=== PROBLEM 1 ===
In the rows, swap "cross at least once" for "intersect at least once" in everything from the line containing "Reading left to" down to the line containing "True or false: Fees", with nothing else changed. Please leave the pictures out of your answer.
[Opening TEXT PASSAGE section]
= Richard Hawkins (artist) =

American artist

Richard Hawkins (born 1961) is an American artist. Born in Mexia, Texas, he lives and works in Los Angeles. His works are held by museums including the Whitney Museum of American Art, the Museum of Modern Art, and the Art Institute of Chicago.

He received a Bachelor of Fine Arts from the University of Texas, Austin in 1984 and a Master of Fine Arts from the California Institute of the Arts (Cal Arts) in 1988. After graduating from Cal Arts, Hawkins worked for a time as a short story writer. Hawkins' art largely consists of sculpture and collage. His works combine "ubiquitous pop-culture images and objects with arcane references and quotes"; frequent themes include "current celebrities, literary lions of yesteryear, haunted houses, Asian sex tourism, Greek and Roman statuary and the American Indian experience". He is gay, and his sexuality also informs his artwork. According to art historian Richard Meyer, Hawkins' "mash-up [of] avant-garde, kitsch and kink", including the use of traditionally feminine consumer items, "challenge[s] us to rethink our hierarchies of value and visual pleasure."
[Closing TEXT PASSAGE section]
[Opening EXTRACTED INFORMATION section]
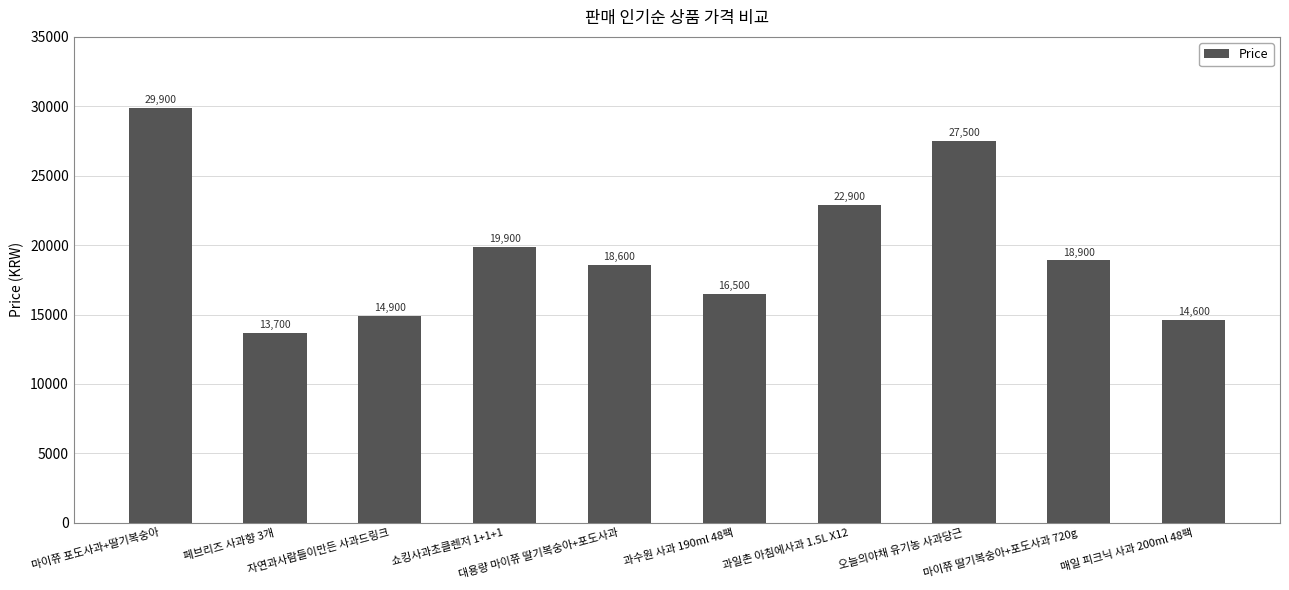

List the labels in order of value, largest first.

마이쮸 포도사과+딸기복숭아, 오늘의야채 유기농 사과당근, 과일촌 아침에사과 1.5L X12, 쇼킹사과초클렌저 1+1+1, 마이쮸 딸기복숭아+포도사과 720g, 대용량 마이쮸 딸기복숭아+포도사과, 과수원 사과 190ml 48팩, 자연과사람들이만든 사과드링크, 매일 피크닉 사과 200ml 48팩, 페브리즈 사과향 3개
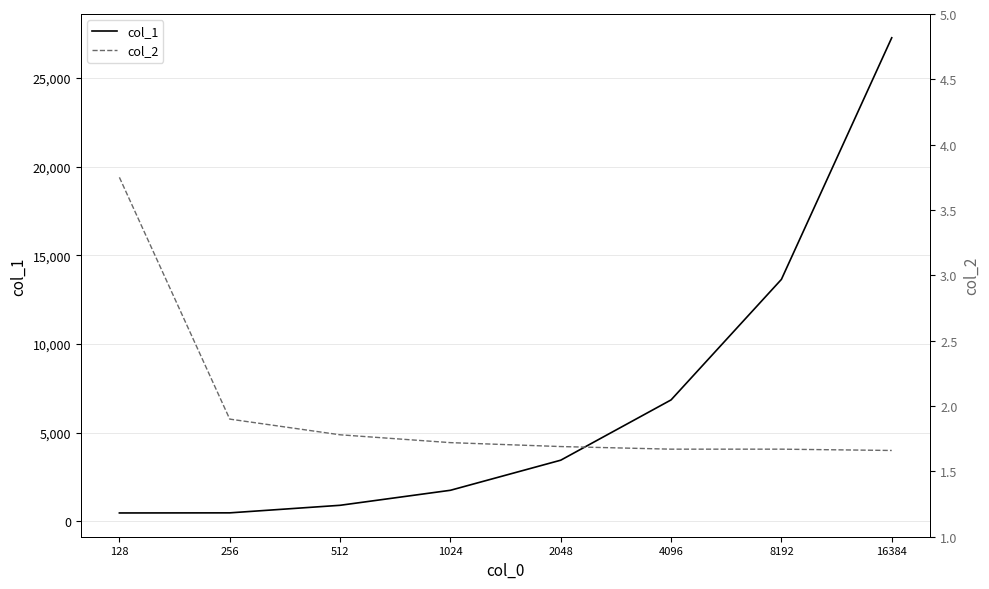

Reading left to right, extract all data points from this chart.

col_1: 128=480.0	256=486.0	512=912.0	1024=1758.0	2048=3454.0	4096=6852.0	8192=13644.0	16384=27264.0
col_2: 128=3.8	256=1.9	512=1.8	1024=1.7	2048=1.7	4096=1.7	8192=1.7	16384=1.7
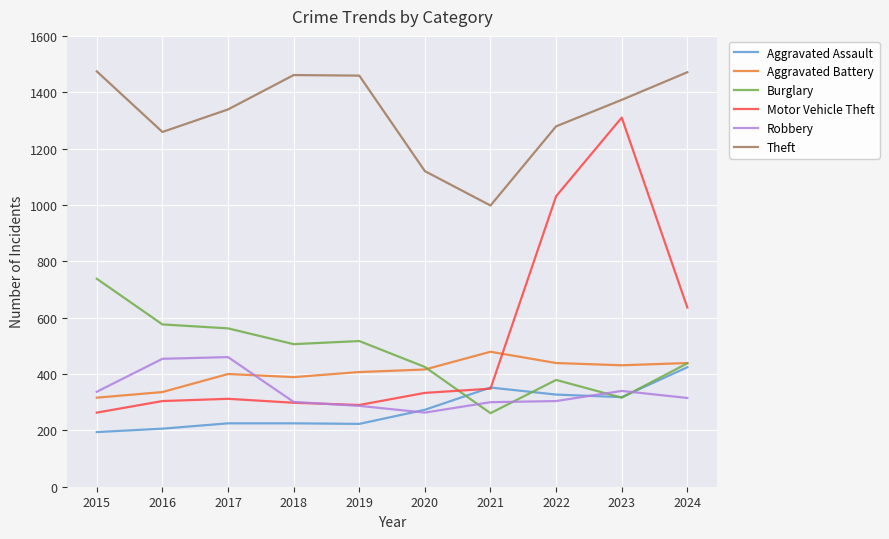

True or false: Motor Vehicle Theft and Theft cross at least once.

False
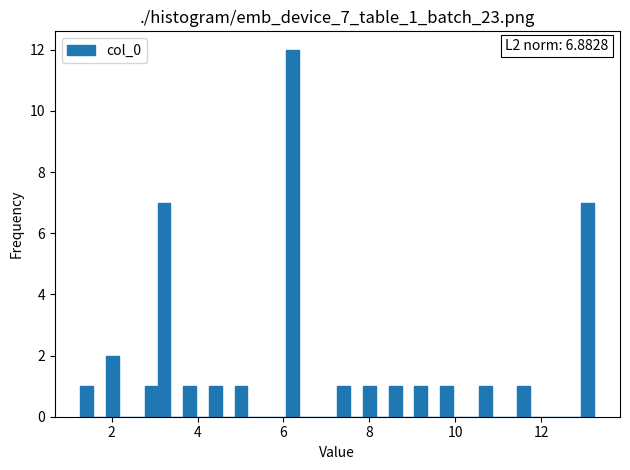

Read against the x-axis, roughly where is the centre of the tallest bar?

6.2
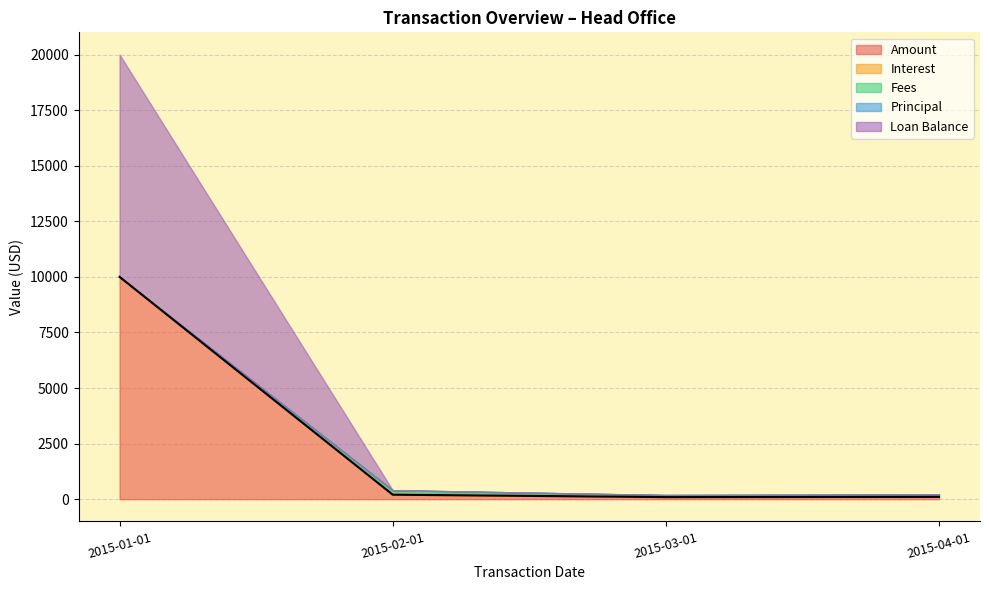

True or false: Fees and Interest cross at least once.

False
[Closing EXTRACTED INFORMATION section]
[Opening EXTRACTED INFORMATION section]
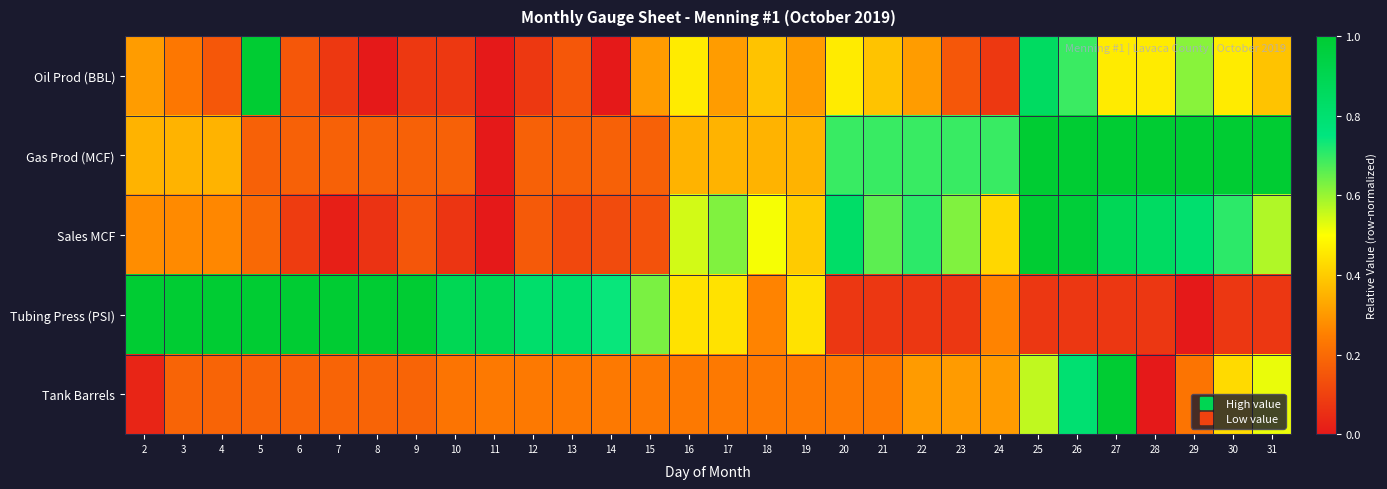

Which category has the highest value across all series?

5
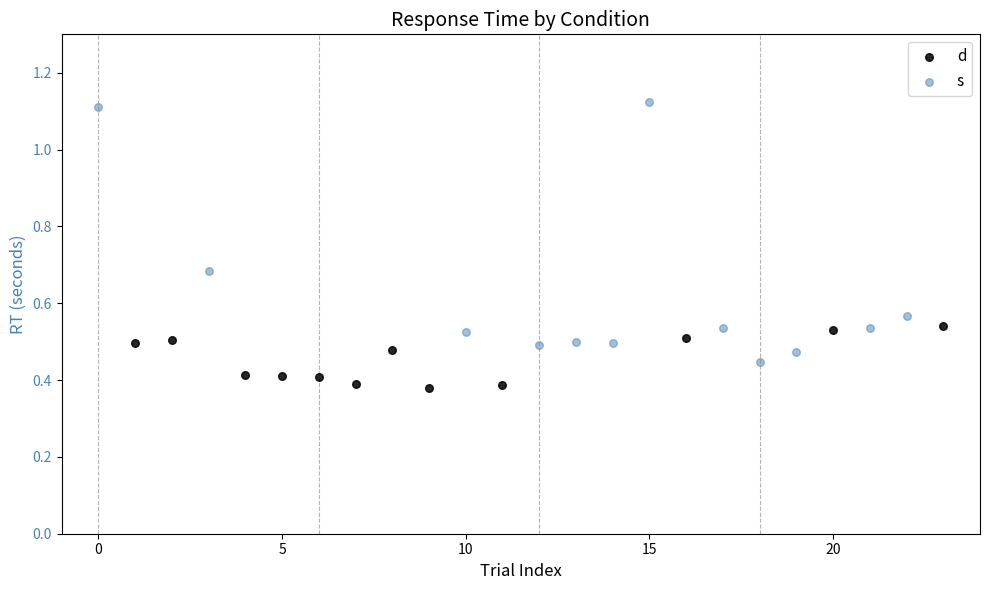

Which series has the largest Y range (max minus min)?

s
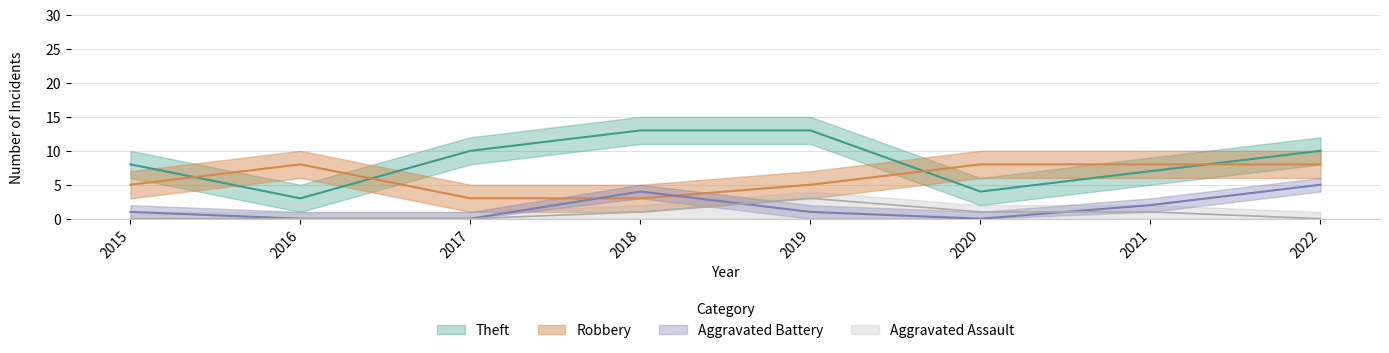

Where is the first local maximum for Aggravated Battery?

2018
[Closing EXTRACTED INFORMATION section]
[Opening EXTRACTED INFORMATION section]
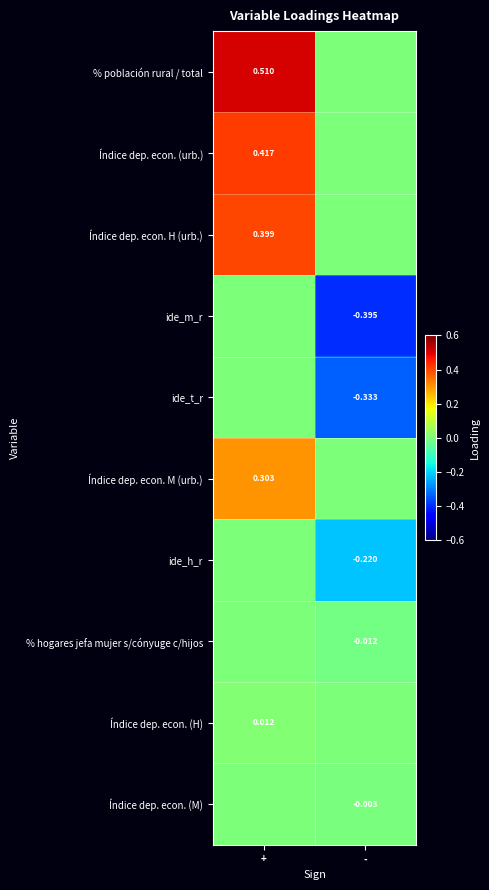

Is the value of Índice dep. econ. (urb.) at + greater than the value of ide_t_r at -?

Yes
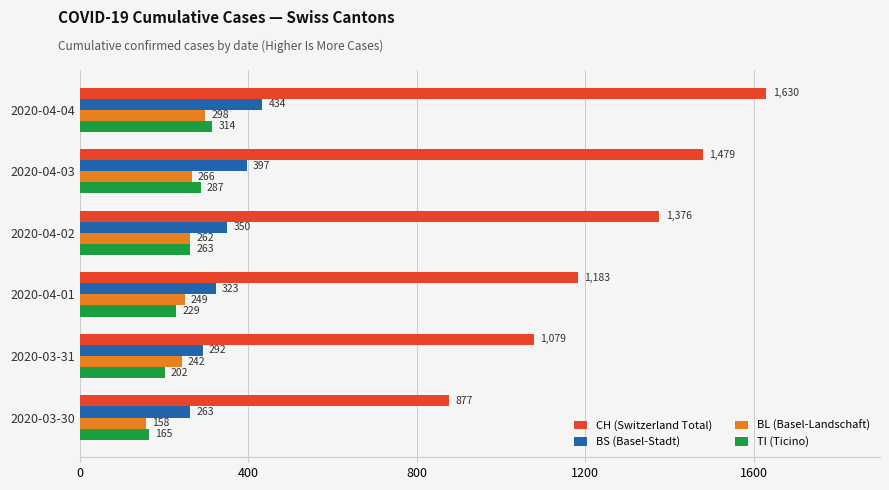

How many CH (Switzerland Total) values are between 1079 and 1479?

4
[Closing EXTRACTED INFORMATION section]
=== PROBLEM 2 ===
Which museums does the Richard Hawkins article name as holding his works?

=== OUTPUT 1 ===
Reading left to right, extract all data points from this chart.

col_1: 128=480.0	256=486.0	512=912.0	1024=1758.0	2048=3454.0	4096=6852.0	8192=13644.0	16384=27264.0
col_2: 128=3.8	256=1.9	512=1.8	1024=1.7	2048=1.7	4096=1.7	8192=1.7	16384=1.7

True or false: Motor Vehicle Theft and Theft intersect at least once.

False

Read against the x-axis, roughly where is the centre of the tallest bar?

6.2

True or false: Fees and Interest intersect at least once.

=== OUTPUT 2 ===
- Whitney Museum of American Art
- Museum of Modern Art
- Art Institute of Chicago